Ich hörte Wasser rauschen, sah Fische schwimmen, sah Felder und Wälder, Laub, Schilfrohr und Gras, die Dinge der Welt. Ich sah, was kriecht und fliegt und auf der Erde geht, und sage: ihnen allen ist Feindschaft nicht fremd. Die Tiere draußen, was springt und kriecht und fliegt, alle leben in stürmischen Kämpfen; in einem aber sind sie klug geblieben: sie kämen sich arm vor ohne starkes Recht und Gericht. Sie wählen Könige und Gesetz und Recht, sie setzen Herren und Knechte. Du aber, ach, Deutschland, wie steht's um die Ordnung in deinem Reich? Daß die Biene jetzt ihren König hat und dass dein Glanz so vergeht! O kehre, kehre doch um! Fremde Kronen recken sich, Vasallenkönige bedrängen dich. Die Kaiserkrone setze dem Philipp aufs Haupt und weise die andern zurück.
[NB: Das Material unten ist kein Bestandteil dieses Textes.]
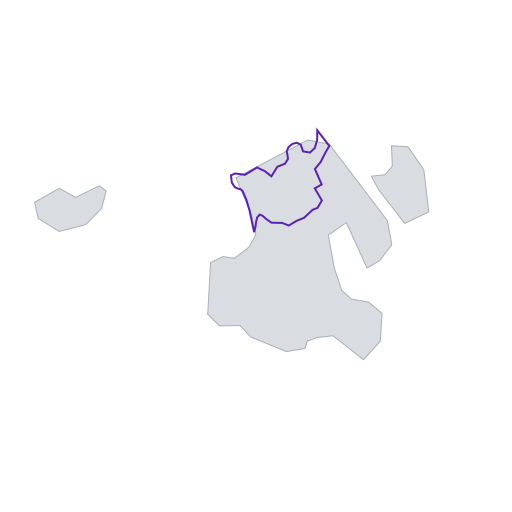 Jomala highlighted on a map of Aland, rotated 158°
{"feature_id": "ALD-4810", "entity_name": "Jomala", "entity_type": "state/province", "adm_level": 1, "iso_a3": "ALA", "parent_name": "Aland", "parent_adm1": "", "projection": "mercator", "projection_center": [19.918, 60.13], "detail": "fine", "context": "in_parent", "style": "outline", "palette": "violet", "viewbox_px": 512, "rotation_deg": 158, "n_neighbors": 0, "source": "natural_earth", "source_scale": "10m", "svg_char_len": 1437}
<svg xmlns="http://www.w3.org/2000/svg" viewBox="0 0 512 512"><g transform="rotate(158 256 256)"><path d="M230.0,157.6L240.5,157.8L245.2,151.9L263.6,156.0L291.3,182.9L296.9,197.5L316.0,204.9L322.6,220.0L300.6,266.9L286.9,267.8L276.7,261.9L258.8,267.0L248.2,275.8L244.7,295.3L245.3,336.0L164.7,344.2L146.2,332.3L120.9,239.6L125.9,215.6L143.0,205.4L157.6,203.2L159.7,253.2L181.2,248.2L187.9,215.3L189.4,192.0L183.6,180.3L169.0,171.2L160.6,155.6L172.7,130.4L195.2,119.6L214.5,153.2L230.0,157.6ZM117.4,271.3L119.2,286.8L106.0,283.0L95.9,288.3L89.1,307.4L74.2,300.5L68.1,273.1L79.3,232.1L105.9,230.5L117.4,271.3ZM443.9,372.5L441.1,388.8L413.0,392.4L401.3,377.9L375.0,379.7L370.5,372.5L381.3,358.0L402.2,348.9L429.3,352.5L443.9,372.5Z" fill="#d9dde1" stroke="#a8b0b8" stroke-width="1"/><path d="M202.7,330.8L194.6,330.7L190.0,334.0L189.0,337.8L188.3,341.6L185.0,344.8L180.3,346.3L175.7,345.7L172.8,342.4L173.2,335.4L167.2,331.7L161.0,334.1L155.7,340.9L152.1,349.6L146.8,330.6L152.5,326.2L160.9,318.9L168.8,314.6L168.3,297.7L176.2,296.7L174.1,282.9L180.9,277.6L186.2,277.6L197.2,273.4L205.1,273.4L214.2,272.0L219.4,276.9L229.2,281.1L232.4,286.0L234.9,290.9L237.0,293.0L240.4,291.4L243.0,287.8L245.6,283.2L248.8,278.8L244.9,300.9L243.9,311.6L244.1,321.3L245.3,323.7L247.6,325.3L249.9,327.8L250.9,333.1L249.0,340.2L244.4,340.3L235.8,335.4L221.9,337.7L216.1,331.5L211.9,324.1L202.7,330.8Z" fill="none" stroke="#5b21b6" stroke-width="2"/></g></svg>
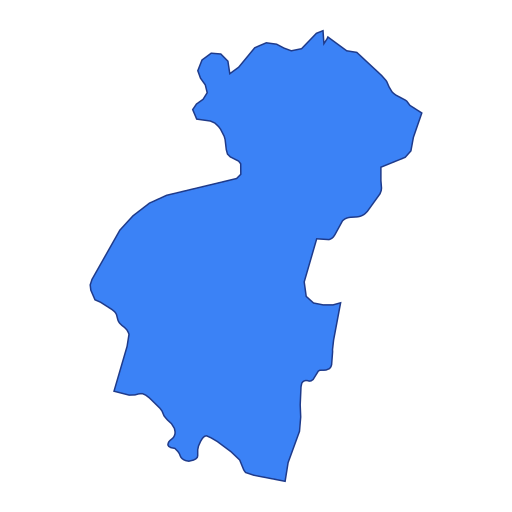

Ich sah im verborgenen Männer und Frauen; ich hörte, was jeder sagte, sah, was jeder tat. In Rom hörte ich, wie man log und zwei Könige betrog. Als Kirche und Welt sich entzweiten, da erhob sich der größte Kampf, der je war und je sein wird. Das war eine unsägliche Not, es war der Tod für Leib und Seele. Hart kämpften die Pfaffen, doch wurden die Laien immer mehr. Da warfen die Pfaffen die Schwerter weg und legten wieder die Stola an: Sie bannten, wen immer sie wollten, und nicht den, der es verdiente. Man zerstörte die Kirchen. Fern in einer Klause hörte ich großes Klagen; ein Einsiedler weinte und klagte Gott seinen Schmerz: "O Gott, der Papst ist zu jung; Herr, hilf deiner Christenheit!"